"Triesel" 3152 near Marine Bdg
Look Twice . . . .   It's not a trolleybus using its battery to ford a gap in the overhead.  It's a Triesel.  It's a what? Triesel means "once a trolley now a diesel."  After Expo, the property converted surplus E-800 trolleys to diesels.  The Triesel was perhaps the least esteemed of Vancouver's many contributions to the art of electric propulsion.  Drivers disliked them.  They were underpowered and had trouble on hills when fully loaded.  Some had exhaust fumes in the passenger space.  The 3151 and 3152 kept their poles and retrievers and were used for applying deicing fluid.  The triesels were renumbered after I made this 35mm photo in February 1990.  TRAMS has preserved 3151 (factory E-800 #2649).  The 3152 was working the new 44 route and is turning off Burrard onto Pender.  Visible is the brown Marine Building (an Art Deco landmark) and the old Customs House.
GM 3726 at UBC
"10 10th-UBC via BLVD" . . . .   Today the trolley overhead goes all the way to UBC and loops in the middle-left distance of this view.  The 4 and 17 trolleys now serve the onetime domain of GM "New Looks" like 3726.  This guy returned as a 14/34 Hastings Express.  A recent comedy play on Vancouver stages, "Bus 14", finds a few hee-hees in what was in reality a grim run.  The 3000 series had all the Vancouver diesels:  3100-3300 were Flyer, 3400 was Brill, 3500 was 35-foot New Look, and 3600-3800 were New Look 40-footers.  The 3900s were S8H53xx, mostly two-door transits with suburban interiors.  A handful numbered 3980-up were single-door reclining-seat speed jobs.  I saw the needle of an S8H speedometer pass 70 on Hwy 99;  at Ladner the female operator went necking in the bushes.  Some of the 3600 series were spartan, with sheet metal walls, centreline fluourescent lights, and seating for 53 passengers instead of 49 as was more usual for New Looks on this property.  Vancouver's New Looks got scarcer and scarcer after 1990 when GM Classics and Flyer D-901As arrived.

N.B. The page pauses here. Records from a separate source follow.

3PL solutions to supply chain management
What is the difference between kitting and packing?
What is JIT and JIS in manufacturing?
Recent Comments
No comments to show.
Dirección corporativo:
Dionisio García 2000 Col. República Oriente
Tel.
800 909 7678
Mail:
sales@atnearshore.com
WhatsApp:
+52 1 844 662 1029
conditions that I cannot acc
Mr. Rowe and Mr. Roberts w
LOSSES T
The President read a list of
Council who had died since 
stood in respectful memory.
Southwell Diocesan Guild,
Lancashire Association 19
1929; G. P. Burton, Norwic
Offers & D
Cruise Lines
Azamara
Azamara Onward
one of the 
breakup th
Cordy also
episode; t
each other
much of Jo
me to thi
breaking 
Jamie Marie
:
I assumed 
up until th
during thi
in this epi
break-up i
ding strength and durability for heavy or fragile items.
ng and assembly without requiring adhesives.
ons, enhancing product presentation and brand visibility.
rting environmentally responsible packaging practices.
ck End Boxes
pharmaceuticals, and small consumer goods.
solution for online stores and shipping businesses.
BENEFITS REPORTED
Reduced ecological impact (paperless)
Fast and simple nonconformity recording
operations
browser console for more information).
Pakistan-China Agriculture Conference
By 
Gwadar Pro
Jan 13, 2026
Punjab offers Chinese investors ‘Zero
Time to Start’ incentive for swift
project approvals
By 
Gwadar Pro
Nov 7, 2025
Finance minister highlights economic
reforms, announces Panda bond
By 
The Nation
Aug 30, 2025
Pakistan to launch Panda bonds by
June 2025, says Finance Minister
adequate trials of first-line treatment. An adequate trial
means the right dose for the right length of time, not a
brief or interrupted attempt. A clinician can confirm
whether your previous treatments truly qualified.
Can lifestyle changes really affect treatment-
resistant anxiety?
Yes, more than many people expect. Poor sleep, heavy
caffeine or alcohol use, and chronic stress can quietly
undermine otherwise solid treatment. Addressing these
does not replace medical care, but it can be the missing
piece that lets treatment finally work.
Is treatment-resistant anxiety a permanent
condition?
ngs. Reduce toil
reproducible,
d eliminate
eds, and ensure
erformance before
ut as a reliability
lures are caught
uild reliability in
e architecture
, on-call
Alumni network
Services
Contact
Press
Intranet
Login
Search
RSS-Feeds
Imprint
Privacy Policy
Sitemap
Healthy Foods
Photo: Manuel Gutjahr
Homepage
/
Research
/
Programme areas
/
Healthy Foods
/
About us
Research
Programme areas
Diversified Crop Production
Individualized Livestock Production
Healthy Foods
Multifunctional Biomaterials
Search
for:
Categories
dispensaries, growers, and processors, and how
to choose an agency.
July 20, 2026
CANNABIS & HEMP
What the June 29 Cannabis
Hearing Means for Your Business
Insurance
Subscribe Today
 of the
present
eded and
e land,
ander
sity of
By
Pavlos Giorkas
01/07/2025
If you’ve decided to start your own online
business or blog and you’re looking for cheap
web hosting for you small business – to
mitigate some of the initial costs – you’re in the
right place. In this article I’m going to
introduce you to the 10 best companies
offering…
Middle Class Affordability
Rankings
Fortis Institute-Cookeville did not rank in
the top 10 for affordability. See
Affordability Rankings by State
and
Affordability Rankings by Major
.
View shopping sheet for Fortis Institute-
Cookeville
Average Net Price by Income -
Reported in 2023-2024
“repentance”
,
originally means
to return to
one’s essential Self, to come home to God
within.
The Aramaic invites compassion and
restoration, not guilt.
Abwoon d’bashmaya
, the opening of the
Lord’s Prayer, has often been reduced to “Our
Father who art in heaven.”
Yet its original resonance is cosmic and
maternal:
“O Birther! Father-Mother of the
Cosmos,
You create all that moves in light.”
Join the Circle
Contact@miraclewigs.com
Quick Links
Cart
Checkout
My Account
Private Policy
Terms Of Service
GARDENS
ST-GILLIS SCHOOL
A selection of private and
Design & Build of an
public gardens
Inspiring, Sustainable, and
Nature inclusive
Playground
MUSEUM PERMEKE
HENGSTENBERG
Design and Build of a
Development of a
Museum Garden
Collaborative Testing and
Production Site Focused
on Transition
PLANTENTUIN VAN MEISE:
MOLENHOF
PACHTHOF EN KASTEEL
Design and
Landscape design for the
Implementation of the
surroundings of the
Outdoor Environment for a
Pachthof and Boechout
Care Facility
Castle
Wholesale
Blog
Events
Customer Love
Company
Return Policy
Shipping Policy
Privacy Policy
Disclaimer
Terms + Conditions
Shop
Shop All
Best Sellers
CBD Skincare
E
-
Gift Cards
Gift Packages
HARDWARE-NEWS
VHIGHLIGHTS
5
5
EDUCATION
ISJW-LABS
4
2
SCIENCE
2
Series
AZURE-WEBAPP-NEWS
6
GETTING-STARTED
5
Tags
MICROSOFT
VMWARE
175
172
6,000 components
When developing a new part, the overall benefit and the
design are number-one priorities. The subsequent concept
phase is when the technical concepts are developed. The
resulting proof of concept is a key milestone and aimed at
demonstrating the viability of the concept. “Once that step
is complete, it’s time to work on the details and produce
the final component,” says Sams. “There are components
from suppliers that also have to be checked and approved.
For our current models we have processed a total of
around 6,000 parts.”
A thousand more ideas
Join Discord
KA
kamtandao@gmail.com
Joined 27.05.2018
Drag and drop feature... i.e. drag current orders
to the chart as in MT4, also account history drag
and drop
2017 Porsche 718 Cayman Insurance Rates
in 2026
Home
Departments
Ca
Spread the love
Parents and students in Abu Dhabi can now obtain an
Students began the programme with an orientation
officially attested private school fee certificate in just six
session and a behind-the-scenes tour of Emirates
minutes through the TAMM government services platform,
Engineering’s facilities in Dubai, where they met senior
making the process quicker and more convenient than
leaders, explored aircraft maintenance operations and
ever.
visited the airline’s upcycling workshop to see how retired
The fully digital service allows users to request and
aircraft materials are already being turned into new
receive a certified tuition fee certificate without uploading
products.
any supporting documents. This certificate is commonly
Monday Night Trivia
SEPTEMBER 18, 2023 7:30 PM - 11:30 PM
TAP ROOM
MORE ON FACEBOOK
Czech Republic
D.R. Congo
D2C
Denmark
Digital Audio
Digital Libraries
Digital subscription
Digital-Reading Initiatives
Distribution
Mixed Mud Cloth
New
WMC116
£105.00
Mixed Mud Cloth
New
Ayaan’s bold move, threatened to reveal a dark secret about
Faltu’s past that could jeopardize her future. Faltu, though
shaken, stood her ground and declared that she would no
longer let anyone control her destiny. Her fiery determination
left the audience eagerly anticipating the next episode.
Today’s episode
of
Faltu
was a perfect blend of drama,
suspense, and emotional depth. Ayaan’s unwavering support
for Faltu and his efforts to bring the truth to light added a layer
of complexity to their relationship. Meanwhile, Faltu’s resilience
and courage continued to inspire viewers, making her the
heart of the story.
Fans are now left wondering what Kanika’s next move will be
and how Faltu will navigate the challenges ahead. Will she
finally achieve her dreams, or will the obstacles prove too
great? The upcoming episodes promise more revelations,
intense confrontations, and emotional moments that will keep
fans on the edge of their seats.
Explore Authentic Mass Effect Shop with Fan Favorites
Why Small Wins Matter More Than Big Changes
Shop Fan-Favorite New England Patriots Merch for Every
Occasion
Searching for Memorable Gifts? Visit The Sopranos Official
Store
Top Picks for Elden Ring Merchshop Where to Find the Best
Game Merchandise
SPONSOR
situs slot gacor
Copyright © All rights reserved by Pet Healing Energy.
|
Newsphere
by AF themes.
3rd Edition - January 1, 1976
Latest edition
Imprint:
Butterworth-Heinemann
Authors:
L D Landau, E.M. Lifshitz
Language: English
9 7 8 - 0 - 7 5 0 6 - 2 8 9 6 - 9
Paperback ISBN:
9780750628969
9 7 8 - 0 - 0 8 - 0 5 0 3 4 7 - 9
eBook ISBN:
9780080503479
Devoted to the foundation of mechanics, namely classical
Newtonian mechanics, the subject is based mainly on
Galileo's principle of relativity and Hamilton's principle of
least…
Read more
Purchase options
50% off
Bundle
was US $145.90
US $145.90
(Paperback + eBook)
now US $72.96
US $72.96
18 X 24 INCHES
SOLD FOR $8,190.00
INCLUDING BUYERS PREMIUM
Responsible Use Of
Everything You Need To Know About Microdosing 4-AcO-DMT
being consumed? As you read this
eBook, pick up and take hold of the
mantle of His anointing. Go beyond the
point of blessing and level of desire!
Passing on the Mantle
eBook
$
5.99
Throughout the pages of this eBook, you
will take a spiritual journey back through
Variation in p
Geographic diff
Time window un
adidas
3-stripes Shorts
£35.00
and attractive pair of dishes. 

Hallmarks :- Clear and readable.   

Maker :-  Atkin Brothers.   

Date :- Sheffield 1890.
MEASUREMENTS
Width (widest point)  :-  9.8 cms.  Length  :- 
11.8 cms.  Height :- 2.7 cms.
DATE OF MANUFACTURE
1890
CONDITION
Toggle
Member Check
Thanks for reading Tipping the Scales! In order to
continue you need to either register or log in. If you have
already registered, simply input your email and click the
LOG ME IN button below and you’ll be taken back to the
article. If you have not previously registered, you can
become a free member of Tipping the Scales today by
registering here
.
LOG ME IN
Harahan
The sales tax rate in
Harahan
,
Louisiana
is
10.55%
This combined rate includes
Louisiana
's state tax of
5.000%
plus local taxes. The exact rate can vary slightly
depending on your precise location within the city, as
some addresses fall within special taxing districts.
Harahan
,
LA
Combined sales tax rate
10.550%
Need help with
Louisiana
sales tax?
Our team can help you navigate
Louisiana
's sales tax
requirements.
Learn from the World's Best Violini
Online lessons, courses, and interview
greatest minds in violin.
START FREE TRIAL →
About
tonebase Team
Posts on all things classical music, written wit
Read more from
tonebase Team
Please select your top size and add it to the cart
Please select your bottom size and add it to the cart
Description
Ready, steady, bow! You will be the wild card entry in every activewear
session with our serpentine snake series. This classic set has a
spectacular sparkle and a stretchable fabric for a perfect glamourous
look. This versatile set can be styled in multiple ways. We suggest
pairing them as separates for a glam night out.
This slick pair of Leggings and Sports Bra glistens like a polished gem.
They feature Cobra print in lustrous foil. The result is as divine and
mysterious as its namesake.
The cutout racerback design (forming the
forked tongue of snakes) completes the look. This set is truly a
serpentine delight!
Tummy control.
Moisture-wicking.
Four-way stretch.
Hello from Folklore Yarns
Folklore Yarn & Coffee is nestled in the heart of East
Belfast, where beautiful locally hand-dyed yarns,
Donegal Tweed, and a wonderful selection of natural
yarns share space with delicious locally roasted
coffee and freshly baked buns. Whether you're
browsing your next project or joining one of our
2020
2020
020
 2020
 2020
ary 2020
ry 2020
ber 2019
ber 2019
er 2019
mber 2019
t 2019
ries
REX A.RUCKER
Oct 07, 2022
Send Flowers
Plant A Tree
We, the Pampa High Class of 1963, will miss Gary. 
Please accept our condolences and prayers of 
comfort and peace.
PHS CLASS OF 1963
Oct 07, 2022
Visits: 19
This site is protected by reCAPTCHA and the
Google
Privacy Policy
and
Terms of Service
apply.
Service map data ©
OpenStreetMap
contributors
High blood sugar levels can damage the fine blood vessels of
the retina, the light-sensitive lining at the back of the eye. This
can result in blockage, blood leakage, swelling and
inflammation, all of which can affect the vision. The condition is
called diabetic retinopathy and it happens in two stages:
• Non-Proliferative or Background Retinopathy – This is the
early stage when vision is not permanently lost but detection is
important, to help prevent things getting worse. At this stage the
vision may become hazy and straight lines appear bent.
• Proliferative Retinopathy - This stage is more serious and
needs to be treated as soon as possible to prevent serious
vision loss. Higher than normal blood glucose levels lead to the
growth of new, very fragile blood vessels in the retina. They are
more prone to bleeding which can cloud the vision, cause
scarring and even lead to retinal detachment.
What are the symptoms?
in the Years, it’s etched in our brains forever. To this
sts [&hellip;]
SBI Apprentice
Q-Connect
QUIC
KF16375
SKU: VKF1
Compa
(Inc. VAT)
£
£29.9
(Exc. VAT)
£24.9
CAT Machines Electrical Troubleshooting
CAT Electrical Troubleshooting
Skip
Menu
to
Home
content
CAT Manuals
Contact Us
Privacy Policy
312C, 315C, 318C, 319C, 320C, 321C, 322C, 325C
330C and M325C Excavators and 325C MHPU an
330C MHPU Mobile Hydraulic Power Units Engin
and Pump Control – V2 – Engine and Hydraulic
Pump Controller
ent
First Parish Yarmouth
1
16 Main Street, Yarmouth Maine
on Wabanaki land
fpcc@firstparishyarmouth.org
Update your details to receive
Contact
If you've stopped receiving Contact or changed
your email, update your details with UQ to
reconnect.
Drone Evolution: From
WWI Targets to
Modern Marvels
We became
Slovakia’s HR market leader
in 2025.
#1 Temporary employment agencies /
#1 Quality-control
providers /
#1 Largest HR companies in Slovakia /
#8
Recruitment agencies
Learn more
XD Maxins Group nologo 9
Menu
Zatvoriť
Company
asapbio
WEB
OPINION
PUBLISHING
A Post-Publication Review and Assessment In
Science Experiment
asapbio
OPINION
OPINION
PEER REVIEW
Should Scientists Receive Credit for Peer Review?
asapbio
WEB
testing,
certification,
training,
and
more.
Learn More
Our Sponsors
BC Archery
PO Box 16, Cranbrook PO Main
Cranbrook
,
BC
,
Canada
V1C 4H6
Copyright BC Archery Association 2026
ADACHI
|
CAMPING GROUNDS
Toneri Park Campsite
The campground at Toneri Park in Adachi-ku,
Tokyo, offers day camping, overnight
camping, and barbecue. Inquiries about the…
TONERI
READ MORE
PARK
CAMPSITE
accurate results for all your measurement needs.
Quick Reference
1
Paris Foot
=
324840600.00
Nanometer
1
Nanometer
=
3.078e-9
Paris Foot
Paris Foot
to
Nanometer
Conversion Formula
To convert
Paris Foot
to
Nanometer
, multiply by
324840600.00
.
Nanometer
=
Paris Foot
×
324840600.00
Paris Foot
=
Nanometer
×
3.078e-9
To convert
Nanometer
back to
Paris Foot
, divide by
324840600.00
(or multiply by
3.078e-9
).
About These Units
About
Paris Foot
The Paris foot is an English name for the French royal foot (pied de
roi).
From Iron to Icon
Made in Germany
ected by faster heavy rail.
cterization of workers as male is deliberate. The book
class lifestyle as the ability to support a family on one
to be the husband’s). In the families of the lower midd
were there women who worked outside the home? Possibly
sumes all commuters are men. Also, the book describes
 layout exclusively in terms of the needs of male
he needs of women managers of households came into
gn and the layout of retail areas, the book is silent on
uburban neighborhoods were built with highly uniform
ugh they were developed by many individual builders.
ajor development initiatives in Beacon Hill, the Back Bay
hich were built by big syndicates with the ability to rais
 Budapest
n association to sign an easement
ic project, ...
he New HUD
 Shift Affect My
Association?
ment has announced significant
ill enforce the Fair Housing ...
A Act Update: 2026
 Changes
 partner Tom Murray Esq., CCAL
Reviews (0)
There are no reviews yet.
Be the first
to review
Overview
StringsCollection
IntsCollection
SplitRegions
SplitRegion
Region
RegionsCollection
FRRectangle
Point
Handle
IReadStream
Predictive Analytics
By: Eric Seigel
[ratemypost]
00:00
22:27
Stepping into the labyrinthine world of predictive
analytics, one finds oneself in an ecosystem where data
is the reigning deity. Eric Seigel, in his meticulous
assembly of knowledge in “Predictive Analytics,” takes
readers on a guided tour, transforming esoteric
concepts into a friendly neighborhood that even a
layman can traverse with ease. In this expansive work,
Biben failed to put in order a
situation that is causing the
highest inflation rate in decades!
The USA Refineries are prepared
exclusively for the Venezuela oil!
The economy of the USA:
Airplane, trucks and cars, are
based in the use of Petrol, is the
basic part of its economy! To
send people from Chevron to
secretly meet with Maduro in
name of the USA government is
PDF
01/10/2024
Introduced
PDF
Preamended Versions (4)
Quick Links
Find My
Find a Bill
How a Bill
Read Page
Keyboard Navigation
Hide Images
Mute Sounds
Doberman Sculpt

New Look 4909 Burrard Street
New Look Zenith . . . .  In 1990 I got a job in an electronics lab located on the North Vancouver route that this bus was serving when I photo'd it in 1977.  The North Van job was a "new look" for my engineering career.  Indeed, North Van was New Look country.  All were 4000-something.  The 4909 was 40-foot S8H with 8-cylinder power, soft seats and reading lights.  (As was usual on this property, the 35-footers got their own number series, 4500.)  Buses coming downtown via Ironworkers Bridge ran past this point where Burrard Street crosses Melville.  The rail tunnel between Coal Harbour and the CPR yard on False Creek runs under here.  Because SkyTrain was to utilize the tunnel, this building was pulled down to make way for Burrard Station.  Here in 1985 I commissioned the tunnel's leaky-feeder radio system. The construction workers locked up the site unexpectedly and I had to hop the fence with a heavy Cushman CE-50 test set to get away.